Assessing the Evaluations of Early Childhood Education Programs

Chapter 9 - Early Training Project
Introduction to the Original Evaluation (Excerpt)

The Early Training Project, which operated in Abbotfield, Tennessee from 1962 to 1965, was a modest intervention aimed at preschoolers. It was designed to offset "the progressive retardation observed in poor children as they progress through school." The program's objective was to help these children prepare for school by offsetting the effects of being born into poverty. It provided "special experiences" in the two and one-half years before first grade, including a part-day preschool program during the summer and weekly home visits during the school year.

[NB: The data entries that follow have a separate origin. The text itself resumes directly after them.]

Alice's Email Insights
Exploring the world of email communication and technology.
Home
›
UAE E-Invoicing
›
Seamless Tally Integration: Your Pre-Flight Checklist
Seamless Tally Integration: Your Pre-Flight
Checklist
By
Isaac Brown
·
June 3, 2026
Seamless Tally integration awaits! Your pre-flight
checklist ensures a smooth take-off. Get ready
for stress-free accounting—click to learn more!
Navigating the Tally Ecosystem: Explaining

Susan Gray, Barbara Ramsey, and Rupert Klaus, researchers at Vanderbilt University (the "Vanderbilt team"), evaluated the Early Training Project using random assignment during the course of the program and then periodically following-up on the children until age twenty-one. They found that the program produced early gains on various cognitive measures, but few statistically significant effects remained by the time the participants had turned twenty-one. Although the project was evaluated using random assignment and there was relatively little attrition, the very small initial sample (sixty-three children) seriously limited the statistical power of the evaluation. Thus, it is unclear whether the small effects are due to the weakness of the intervention or the limited statistical power of the analysis. The program was also included in the Consortium Study (see chapter 4), which statistically combined findings from selected early childhood education programs that had conducted long-term follow-ups.